**What you need to do**
Only the records, exactly as written, belong in the answer; pictures do not.

(Circuit design data)
##############################

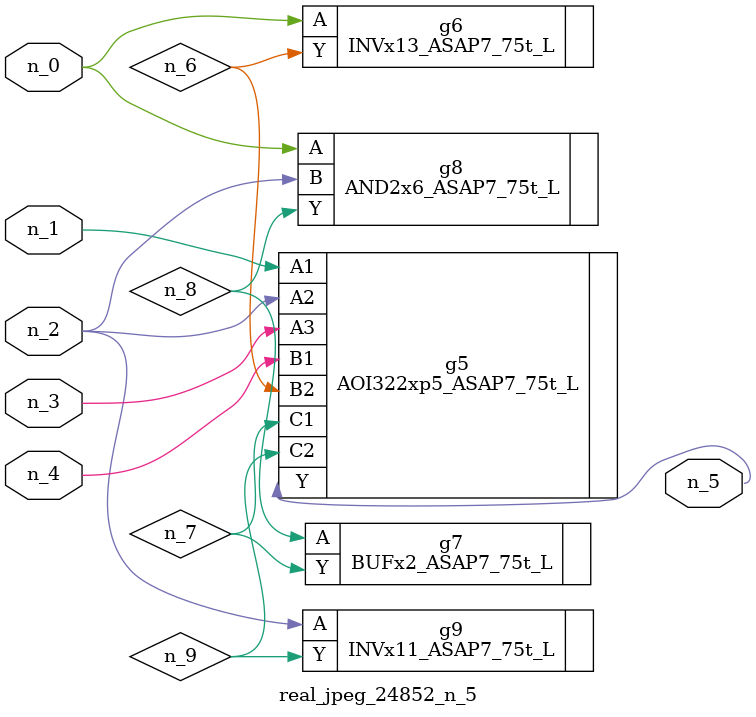
<source format=v>
module real_jpeg_24852_n_5 (n_4, n_0, n_1, n_2, n_3, n_5);

input n_4;
input n_0;
input n_1;
input n_2;
input n_3;

output n_5;

wire n_8;
wire n_6;
wire n_7;
wire n_9;

INVx13_ASAP7_75t_L g6 ( 
.A(n_0),
.Y(n_6)
);

AND2x6_ASAP7_75t_L g8 ( 
.A(n_0),
.B(n_2),
.Y(n_8)
);

AOI322xp5_ASAP7_75t_L g5 ( 
.A1(n_1),
.A2(n_2),
.A3(n_3),
.B1(n_4),
.B2(n_6),
.C1(n_7),
.C2(n_9),
.Y(n_5)
);

INVx11_ASAP7_75t_L g9 ( 
.A(n_2),
.Y(n_9)
);

BUFx2_ASAP7_75t_L g7 ( 
.A(n_8),
.Y(n_7)
);


endmodule
</source>
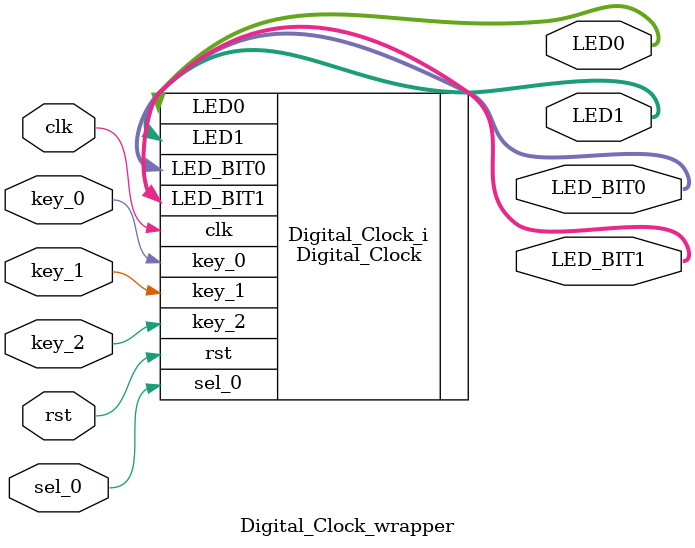
<source format=v>
`timescale 1 ps / 1 ps

module Digital_Clock_wrapper
   (LED0,
    LED1,
    LED_BIT0,
    LED_BIT1,
    clk,
    key_0,
    key_1,
    key_2,
    rst,
    sel_0);
  output [7:0]LED0;
  output [7:0]LED1;
  output [3:0]LED_BIT0;
  output [3:0]LED_BIT1;
  input clk;
  input key_0;
  input key_1;
  input key_2;
  input rst;
  input sel_0;

  wire [7:0]LED0;
  wire [7:0]LED1;
  wire [3:0]LED_BIT0;
  wire [3:0]LED_BIT1;
  wire clk;
  wire key_0;
  wire key_1;
  wire key_2;
  wire rst;
  wire sel_0;

  Digital_Clock Digital_Clock_i
       (.LED0(LED0),
        .LED1(LED1),
        .LED_BIT0(LED_BIT0),
        .LED_BIT1(LED_BIT1),
        .clk(clk),
        .key_0(key_0),
        .key_1(key_1),
        .key_2(key_2),
        .rst(rst),
        .sel_0(sel_0));
endmodule

</source>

##############################

**Solution below**
<source format=v>
module real_jpeg_24852_n_5 (n_4, n_0, n_1, n_2, n_3, n_5);

input n_4;
input n_0;
input n_1;
input n_2;
input n_3;

output n_5;

wire n_8;
wire n_6;
wire n_7;
wire n_9;

INVx13_ASAP7_75t_L g6 ( 
.A(n_0),
.Y(n_6)
);

AND2x6_ASAP7_75t_L g8 ( 
.A(n_0),
.B(n_2),
.Y(n_8)
);

AOI322xp5_ASAP7_75t_L g5 ( 
.A1(n_1),
.A2(n_2),
.A3(n_3),
.B1(n_4),
.B2(n_6),
.C1(n_7),
.C2(n_9),
.Y(n_5)
);

INVx11_ASAP7_75t_L g9 ( 
.A(n_2),
.Y(n_9)
);

BUFx2_ASAP7_75t_L g7 ( 
.A(n_8),
.Y(n_7)
);


endmodule
</source>
<source format=v>
`timescale 1 ps / 1 ps

module Digital_Clock_wrapper
   (LED0,
    LED1,
    LED_BIT0,
    LED_BIT1,
    clk,
    key_0,
    key_1,
    key_2,
    rst,
    sel_0);
  output [7:0]LED0;
  output [7:0]LED1;
  output [3:0]LED_BIT0;
  output [3:0]LED_BIT1;
  input clk;
  input key_0;
  input key_1;
  input key_2;
  input rst;
  input sel_0;

  wire [7:0]LED0;
  wire [7:0]LED1;
  wire [3:0]LED_BIT0;
  wire [3:0]LED_BIT1;
  wire clk;
  wire key_0;
  wire key_1;
  wire key_2;
  wire rst;
  wire sel_0;

  Digital_Clock Digital_Clock_i
       (.LED0(LED0),
        .LED1(LED1),
        .LED_BIT0(LED_BIT0),
        .LED_BIT1(LED_BIT1),
        .clk(clk),
        .key_0(key_0),
        .key_1(key_1),
        .key_2(key_2),
        .rst(rst),
        .sel_0(sel_0));
endmodule

</source>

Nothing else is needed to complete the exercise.